MINEWS, JAKARTA – SETARA Institute menyebut aksi berujung kerusuhan di Manokwari dan Jayapura sejak Senin 19 Agustus 2019 pagi tadi merupakan kebebasan berekspresi dan bentuk perlawanan terhadap dehumanisasi masyarakt Papua yang sudah berlangsung lama.
Menurut SETARA, aparat negara telah merusak peringatan Hari Kemanusiaan Internasional yang jatuh setiap tanggal 19 Agustus, dengan melakukan diskriminasi terhadap mahasiswa Papua di beberapa daerah, seperti Malang dan Surabaya selama sepekan terakhir.

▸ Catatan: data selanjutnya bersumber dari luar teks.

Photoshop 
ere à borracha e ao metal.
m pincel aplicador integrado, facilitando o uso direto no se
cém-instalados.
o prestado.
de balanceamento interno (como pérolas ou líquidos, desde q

Sejumlah mahasiswa Papua yang berencana melakukan aksi unjuk rasa di Malang menghadapi penghadangan, tindak kekerasan, dan pemaksaan oleh masyarakat, aparat, maupun pemerintah Kota Malang pada 15 Agustus 2019.
Intimidasi kembali terjadi di Surabaya dengan penyerbuan asrama Papua oleh aparat kepolisian, TNI, Pol PP, dan ormas pada 16 Agustus 2019. Aksi ini menyebabkan penangkapan 43 mahasiswa Papua yang tidak terbukti bersalah.
SETARA Institute, dalam keterangan resminya yang diterima Mata Indonesia News, mengecam tindakan kekerasan terhadap warga negara yang menyampaikan aspirasi dan ekspresi politik.
Pelanggengan rasialisme dan stigmatisasi menjadi akar rantai kekerasan yang berulang kali dialami oleh masyarakat Papua, baik secara struktural, kultural, maupun langsung. Cerminan stigmatisasi dan rasialisme tampak pada penyebutan tertentu terhadap masyarakat Papua.
Sebutan yang mereduksi posisi sebagai manusia atau dehumanisasi yang bercokol dari waktu ke waktu dan menjadi legitimasi tindakan kekerasan terhadap mereka.
Tak hanya itu, SETARA Institute mendesak Kapolri Jenderal Pol Tito Karnavian menindak tegas aparat yang bersikap represif terhadap mahasiswa Papua sebagai preseden pengurangan tindakan represif sekaligus memastikan kebijakan ketidakberulangan (guarantees of non-repetition).